Wo de baba shi nongren, gen ta yiyang (ayah saya adalah petani, sama seperti dia). Ta ye zai daotian gongzuo (Dia juga bekerja di sawah). Meitian dou gongzuo, cong qi chuang dao shuijiao (setiap hari bekerja, dari bangun tidur sampai tidur). Meiyou zuo feiji fei fei, meiyou qu waiguo lvyou (tidak ada naik pesawat untuk terbang, tidak ada berwisata ke luar negeri). Meitian dou zai gongzuo (tiap hari bekerja). Weishenme? (Kenapa?) Yinwei.. meiyou ta henduo ren bu chifan (Karena... tidak ada dia banyak orang tidak makan). Ren ren e si le (Orang-orang sudah kelaparan sampai mati). Women ye e si le (kita juga kelaparan). Wo jiao’ao wo de baba (Aku bangga pada Ayah saya). Women de baba bushi yi ge nongren, tamen ye shi yi ge haohan (Ayah kami bukan seorang petani,  mereka juga seorang pahlawan).” Saya bercerita sangat berapi-api.

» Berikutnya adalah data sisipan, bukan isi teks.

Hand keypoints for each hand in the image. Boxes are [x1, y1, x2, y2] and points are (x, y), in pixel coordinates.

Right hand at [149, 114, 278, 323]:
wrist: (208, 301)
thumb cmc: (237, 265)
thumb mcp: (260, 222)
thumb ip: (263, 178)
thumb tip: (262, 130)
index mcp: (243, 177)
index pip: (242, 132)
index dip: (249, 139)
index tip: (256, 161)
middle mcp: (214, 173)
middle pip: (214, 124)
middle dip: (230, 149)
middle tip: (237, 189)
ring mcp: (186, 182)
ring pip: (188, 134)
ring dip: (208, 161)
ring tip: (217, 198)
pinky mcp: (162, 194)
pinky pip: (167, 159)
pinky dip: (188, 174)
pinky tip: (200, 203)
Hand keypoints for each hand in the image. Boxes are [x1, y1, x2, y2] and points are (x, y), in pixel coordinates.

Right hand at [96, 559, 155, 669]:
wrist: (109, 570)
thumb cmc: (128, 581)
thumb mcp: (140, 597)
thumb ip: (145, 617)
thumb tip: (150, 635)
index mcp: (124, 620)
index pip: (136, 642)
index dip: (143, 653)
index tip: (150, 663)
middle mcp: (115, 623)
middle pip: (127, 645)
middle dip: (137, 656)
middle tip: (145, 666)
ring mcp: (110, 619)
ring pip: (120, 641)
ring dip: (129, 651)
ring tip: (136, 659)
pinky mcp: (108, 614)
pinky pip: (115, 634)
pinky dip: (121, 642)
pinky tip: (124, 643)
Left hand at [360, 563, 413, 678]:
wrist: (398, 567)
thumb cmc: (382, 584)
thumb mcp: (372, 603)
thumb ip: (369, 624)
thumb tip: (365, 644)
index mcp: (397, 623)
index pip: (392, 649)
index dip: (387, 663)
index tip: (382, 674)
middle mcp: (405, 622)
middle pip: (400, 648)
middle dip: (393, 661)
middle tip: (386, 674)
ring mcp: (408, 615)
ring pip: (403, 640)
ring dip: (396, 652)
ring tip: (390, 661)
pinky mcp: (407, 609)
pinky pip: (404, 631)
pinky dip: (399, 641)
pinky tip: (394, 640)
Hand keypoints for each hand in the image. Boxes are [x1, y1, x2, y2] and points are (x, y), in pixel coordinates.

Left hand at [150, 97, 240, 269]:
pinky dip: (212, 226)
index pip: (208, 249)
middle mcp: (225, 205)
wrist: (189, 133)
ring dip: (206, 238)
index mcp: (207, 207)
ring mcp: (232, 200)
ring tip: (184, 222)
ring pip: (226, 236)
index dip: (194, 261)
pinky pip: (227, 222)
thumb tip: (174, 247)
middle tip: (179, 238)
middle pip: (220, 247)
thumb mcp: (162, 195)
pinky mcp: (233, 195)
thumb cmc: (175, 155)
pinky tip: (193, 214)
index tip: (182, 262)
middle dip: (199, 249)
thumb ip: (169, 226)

Karena gugup terlalu bersemangat saya buru-buru kembali ke meja saya. Saya tidak melihat wajah teman-teman sekalas, tetapi saya mendengar riuh tepuk tangan di kelas yang membahana. Di papan tulis, saya melihat tambahan kata daotian (sawah), jiao’ao (bangga), haohan (pahlawan).

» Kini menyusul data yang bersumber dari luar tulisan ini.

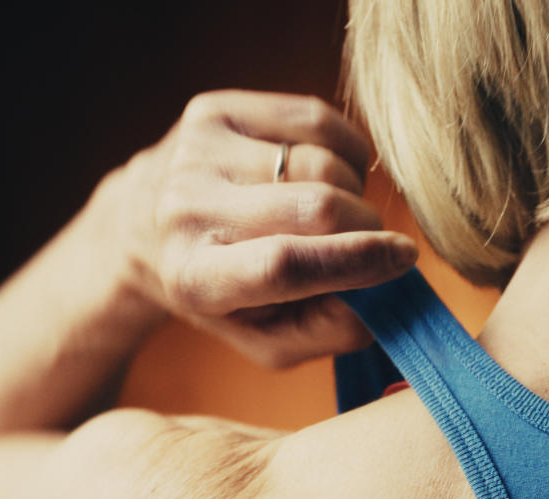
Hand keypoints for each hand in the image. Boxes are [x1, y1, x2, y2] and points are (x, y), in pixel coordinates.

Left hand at [95, 90, 417, 367]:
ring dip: (352, 190)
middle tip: (365, 242)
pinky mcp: (214, 110)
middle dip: (365, 226)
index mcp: (196, 279)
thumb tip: (386, 288)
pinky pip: (317, 120)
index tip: (403, 259)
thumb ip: (332, 330)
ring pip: (324, 162)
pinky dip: (344, 150)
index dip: (356, 261)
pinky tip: (329, 173)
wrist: (145, 225)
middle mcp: (186, 210)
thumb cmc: (227, 291)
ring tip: (331, 211)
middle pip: (318, 206)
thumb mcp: (270, 339)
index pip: (284, 265)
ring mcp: (196, 153)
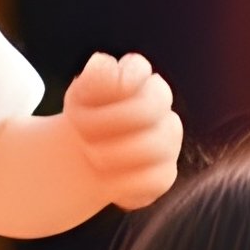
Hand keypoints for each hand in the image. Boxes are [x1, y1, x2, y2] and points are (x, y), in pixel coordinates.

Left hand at [61, 51, 183, 209]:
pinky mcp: (166, 173)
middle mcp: (161, 105)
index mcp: (141, 78)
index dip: (107, 87)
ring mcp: (169, 138)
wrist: (88, 153)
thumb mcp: (80, 94)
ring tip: (92, 158)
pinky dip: (124, 184)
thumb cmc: (87, 115)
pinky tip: (106, 181)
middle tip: (83, 138)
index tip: (83, 103)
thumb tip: (105, 66)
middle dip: (109, 123)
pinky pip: (154, 180)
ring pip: (155, 145)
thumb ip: (94, 77)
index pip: (138, 68)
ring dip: (114, 154)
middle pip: (150, 106)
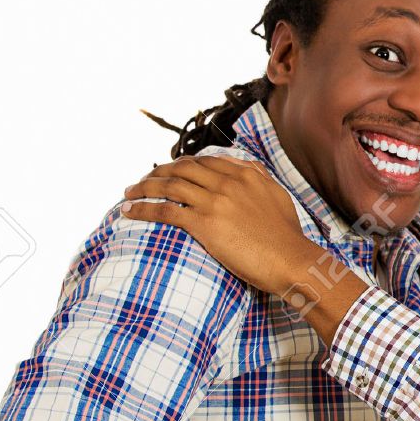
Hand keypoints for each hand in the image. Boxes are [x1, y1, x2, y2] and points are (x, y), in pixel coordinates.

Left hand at [120, 155, 341, 295]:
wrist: (291, 260)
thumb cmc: (287, 237)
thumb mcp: (278, 197)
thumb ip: (261, 179)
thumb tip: (251, 169)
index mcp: (246, 173)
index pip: (205, 160)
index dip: (183, 164)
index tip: (171, 170)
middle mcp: (227, 182)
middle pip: (182, 168)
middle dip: (158, 171)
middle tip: (143, 180)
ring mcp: (214, 201)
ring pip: (169, 185)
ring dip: (143, 187)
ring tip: (128, 193)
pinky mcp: (204, 224)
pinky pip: (165, 211)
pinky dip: (143, 208)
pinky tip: (129, 211)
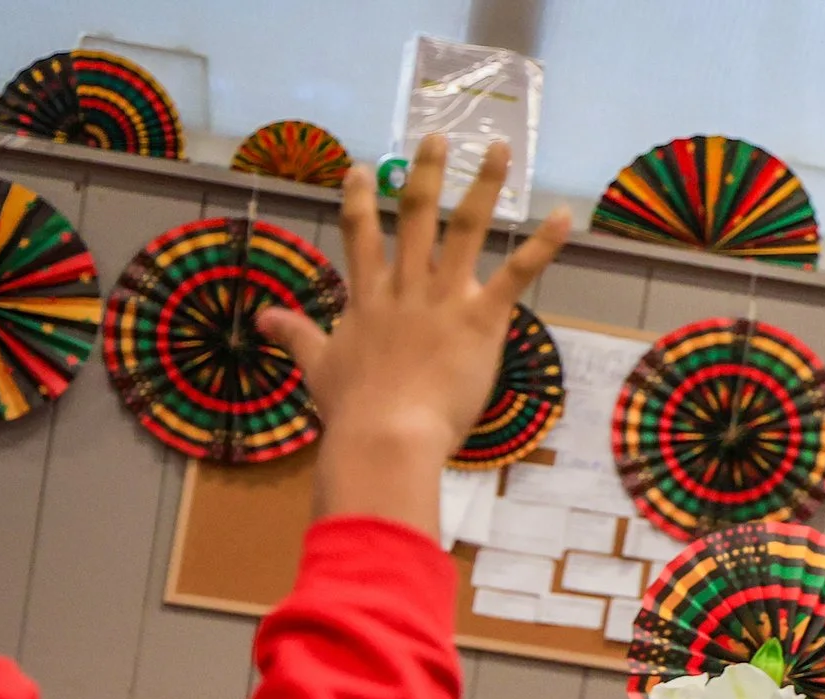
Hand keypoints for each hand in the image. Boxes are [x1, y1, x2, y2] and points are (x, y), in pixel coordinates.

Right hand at [258, 133, 570, 538]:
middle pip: (415, 217)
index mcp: (369, 298)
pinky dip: (542, 245)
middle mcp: (406, 287)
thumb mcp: (318, 367)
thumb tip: (261, 318)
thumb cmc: (353, 410)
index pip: (361, 237)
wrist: (386, 434)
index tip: (361, 169)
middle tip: (436, 137)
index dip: (360, 200)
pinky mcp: (481, 319)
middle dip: (426, 174)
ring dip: (483, 186)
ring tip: (498, 148)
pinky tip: (564, 218)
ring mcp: (444, 299)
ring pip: (464, 229)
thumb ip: (296, 335)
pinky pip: (517, 274)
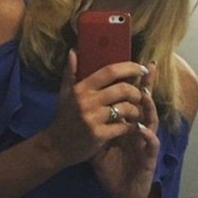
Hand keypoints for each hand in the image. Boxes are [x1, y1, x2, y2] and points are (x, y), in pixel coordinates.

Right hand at [43, 49, 149, 168]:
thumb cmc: (63, 118)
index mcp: (81, 88)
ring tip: (136, 112)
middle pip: (122, 89)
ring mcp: (93, 119)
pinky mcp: (98, 135)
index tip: (142, 68)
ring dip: (136, 110)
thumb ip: (70, 72)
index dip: (129, 67)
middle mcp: (87, 102)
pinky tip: (131, 126)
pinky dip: (130, 126)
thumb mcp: (64, 94)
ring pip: (125, 108)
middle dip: (136, 91)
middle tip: (140, 95)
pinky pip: (122, 127)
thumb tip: (74, 51)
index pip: (110, 71)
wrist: (55, 146)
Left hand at [90, 61, 159, 197]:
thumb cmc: (111, 167)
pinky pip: (151, 144)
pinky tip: (142, 128)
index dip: (134, 83)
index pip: (132, 99)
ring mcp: (147, 142)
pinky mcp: (149, 158)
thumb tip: (78, 105)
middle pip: (146, 105)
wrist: (120, 192)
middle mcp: (141, 129)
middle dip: (146, 87)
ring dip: (149, 107)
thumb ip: (91, 123)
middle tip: (146, 70)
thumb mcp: (97, 143)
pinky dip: (147, 136)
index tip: (131, 65)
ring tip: (144, 94)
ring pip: (152, 120)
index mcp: (128, 124)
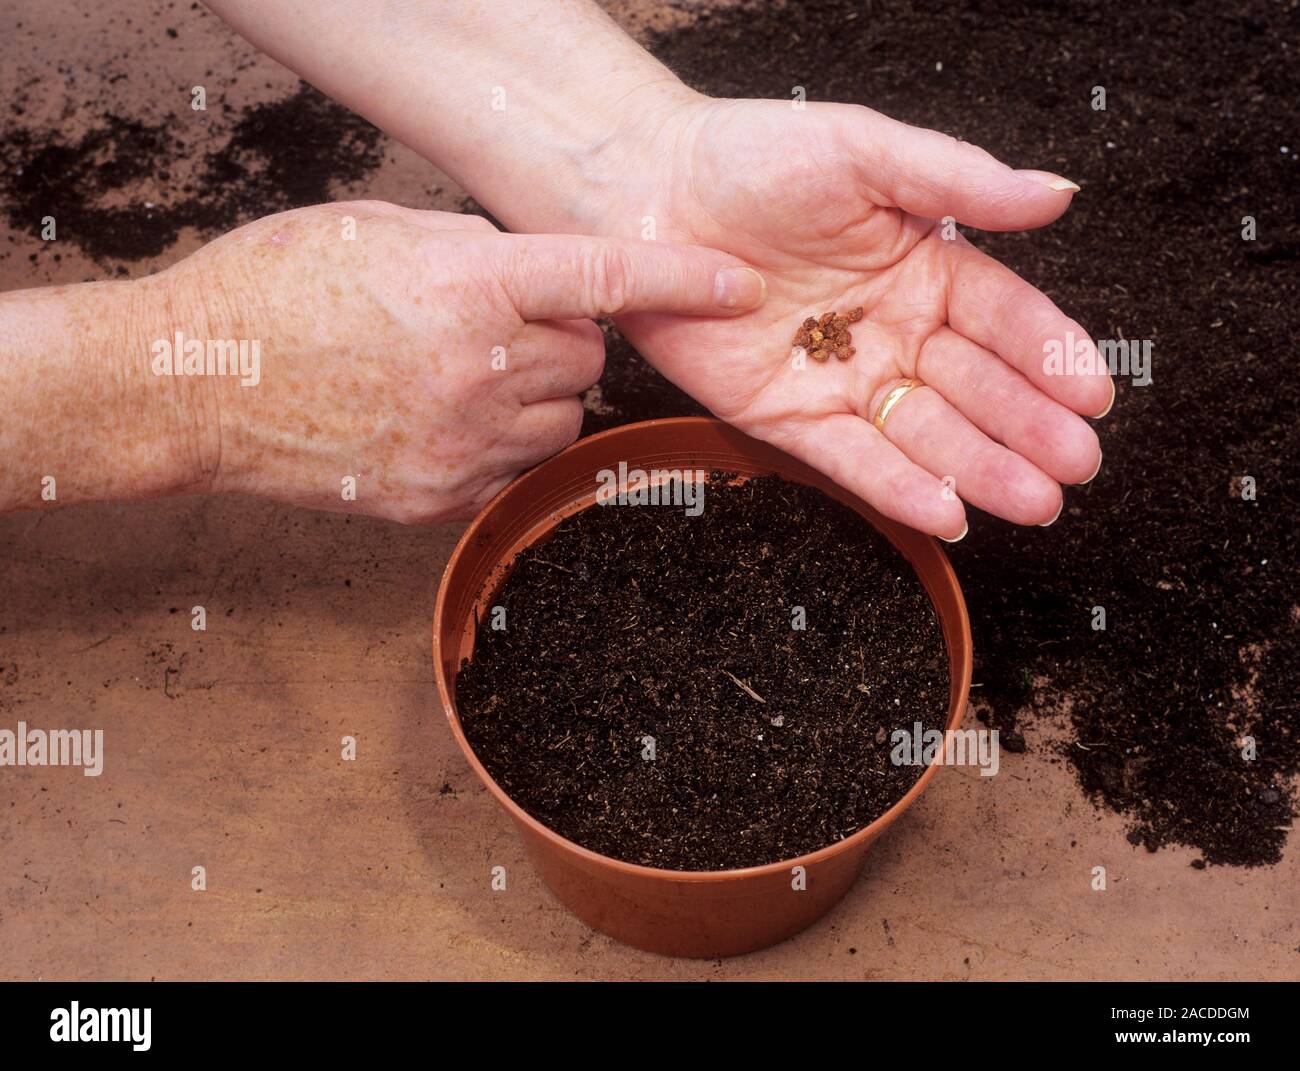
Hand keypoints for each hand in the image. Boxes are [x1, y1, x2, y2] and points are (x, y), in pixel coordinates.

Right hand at [163, 201, 765, 522]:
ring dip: (533, 394)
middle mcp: (477, 371)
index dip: (682, 278)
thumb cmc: (276, 289)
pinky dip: (495, 442)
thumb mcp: (380, 232)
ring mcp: (460, 444)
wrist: (195, 384)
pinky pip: (512, 468)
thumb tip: (538, 282)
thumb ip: (477, 254)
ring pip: (559, 418)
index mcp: (467, 289)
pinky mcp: (439, 498)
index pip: (604, 279)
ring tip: (459, 373)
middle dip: (559, 338)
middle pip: (586, 357)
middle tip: (493, 323)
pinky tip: (433, 418)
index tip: (736, 285)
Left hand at [605, 96, 1111, 538]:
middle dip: (1028, 426)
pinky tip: (947, 511)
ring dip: (980, 468)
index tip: (1092, 391)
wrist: (649, 193)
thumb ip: (957, 178)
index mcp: (922, 266)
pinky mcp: (787, 416)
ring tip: (1034, 500)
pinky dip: (896, 486)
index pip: (1003, 317)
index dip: (1049, 355)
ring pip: (922, 432)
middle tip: (1076, 463)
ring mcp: (841, 379)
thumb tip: (1055, 194)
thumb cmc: (751, 157)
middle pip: (974, 387)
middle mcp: (890, 330)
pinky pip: (850, 458)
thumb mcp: (863, 150)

Teman sebangku saya asal Thailand berbisik, “feichang hao (sangat bagus). You are a good public speaker.”

Saya hanya tersenyum. Lantas melirik ke bangku ujung. Shahzad melihat saya, mata kami bertemu. Dia tersenyum dan mengedipkan mata. Lalu mengacungkan dua jempol pada saya.

Setelah hari itu, saya berpikir. Banyak anak-anak petani atau anak-anak yang memiliki orangtua tidak berpenghasilan tetap di awal bulan tidak berani bermimpi. Jangankan untuk kuliah di luar negeri atau merantau ke kota besar, bermimpi untuk melanjutkan paling tinggi saja tidak. Secara umum, mereka tidak salah. Karena lingkungan masyarakat juga seringkali membuat gap pendidikan yang besar untuk profesi tertentu berada di pendidikan tertentu.

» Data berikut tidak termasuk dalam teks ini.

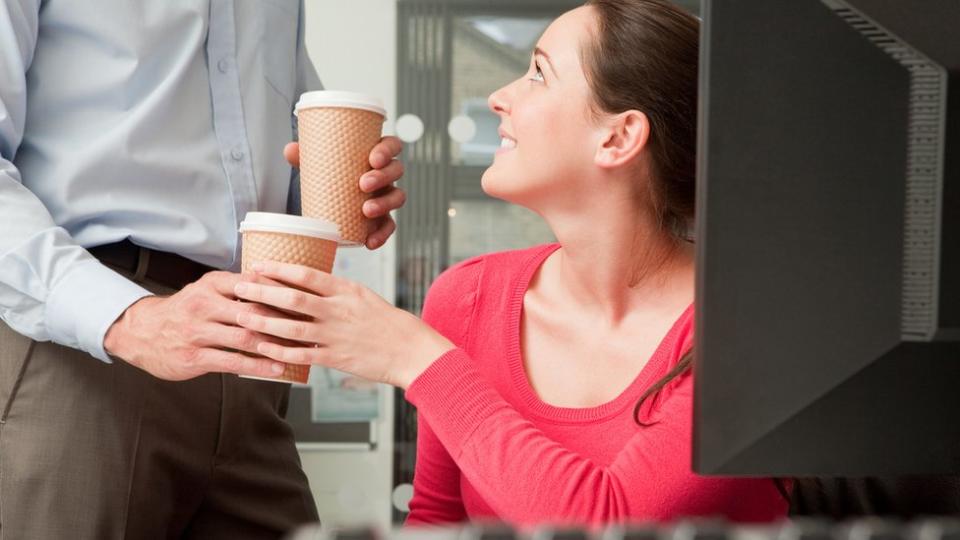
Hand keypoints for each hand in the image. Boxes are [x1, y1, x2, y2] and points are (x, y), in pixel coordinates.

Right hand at [104, 271, 300, 380]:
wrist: (140, 332)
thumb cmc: (185, 310)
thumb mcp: (207, 289)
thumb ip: (237, 287)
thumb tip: (279, 283)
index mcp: (212, 284)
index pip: (254, 283)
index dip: (283, 292)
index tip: (308, 299)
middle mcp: (205, 304)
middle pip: (254, 310)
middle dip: (286, 320)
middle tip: (312, 327)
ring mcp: (198, 331)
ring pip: (246, 337)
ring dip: (277, 345)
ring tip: (301, 350)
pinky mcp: (195, 356)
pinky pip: (233, 361)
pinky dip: (259, 365)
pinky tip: (277, 368)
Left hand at [232, 261, 454, 388]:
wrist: (410, 349)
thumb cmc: (387, 322)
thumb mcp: (363, 296)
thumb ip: (336, 291)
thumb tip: (308, 283)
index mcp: (346, 290)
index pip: (306, 274)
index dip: (278, 269)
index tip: (257, 265)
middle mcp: (338, 310)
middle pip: (292, 298)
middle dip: (262, 292)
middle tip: (239, 287)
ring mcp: (336, 335)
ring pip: (292, 327)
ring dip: (263, 321)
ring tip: (241, 316)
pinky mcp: (336, 358)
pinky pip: (302, 355)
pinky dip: (279, 351)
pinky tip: (262, 348)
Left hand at [284, 135, 405, 249]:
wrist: (328, 201)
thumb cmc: (330, 175)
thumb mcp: (317, 164)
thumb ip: (304, 156)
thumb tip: (290, 149)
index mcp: (375, 155)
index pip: (392, 146)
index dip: (388, 150)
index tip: (373, 158)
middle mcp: (385, 175)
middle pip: (396, 170)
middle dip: (383, 177)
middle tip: (363, 184)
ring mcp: (385, 196)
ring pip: (397, 197)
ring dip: (385, 203)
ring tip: (366, 211)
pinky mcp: (382, 218)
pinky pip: (389, 226)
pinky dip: (382, 234)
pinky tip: (370, 242)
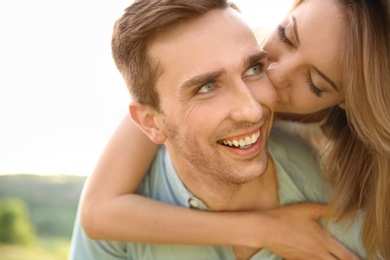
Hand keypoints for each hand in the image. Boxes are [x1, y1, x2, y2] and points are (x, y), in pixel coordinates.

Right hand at [245, 203, 359, 259]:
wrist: (264, 229)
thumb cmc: (286, 217)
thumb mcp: (307, 209)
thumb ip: (328, 210)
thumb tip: (345, 209)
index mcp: (323, 241)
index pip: (347, 257)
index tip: (362, 259)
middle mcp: (318, 254)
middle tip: (351, 259)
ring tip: (335, 258)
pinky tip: (318, 258)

Tembok berupa anggapan itu bisa diruntuhkan dengan memberi bukti. Tidak ada yang tidak mungkin kalau usaha maksimal dari diri sendiri ada. Banyak orang-orang sukses memulai kesuksesannya dari nol. Bukan kesuksesan warisan karena orangtuanya sudah mapan duluan.

Hari itu saya benar-benar tulus menyebutkan “wo de baba shi nongren. Wo jiao’ao wo de baba (ayah saya petani. Saya bangga ayah saya.) Ta shi yi ge haohan (dia adalah seorang pahlawan).”